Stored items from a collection
================
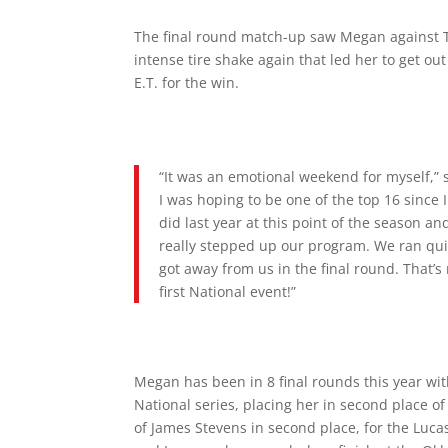
The final round match-up saw Megan against T
intense tire shake again that led her to get out
E.T. for the win.
“It was an emotional weekend for myself,” 
I was hoping to be one of the top 16 since 
did last year at this point of the season a
really stepped up our program. We ran qui
got away from us in the final round. That’s
first National event!”
Megan has been in 8 final rounds this year wit
National series, placing her in second place 
of James Stevens in second place, for the Lucas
================
§ EXERCISE INSTRUCTIONS: Pull out every line of the data that contains the word "this".

§ YOUR SOLUTION:
did last year at this point of the season a
Megan has been in 8 final rounds this year wit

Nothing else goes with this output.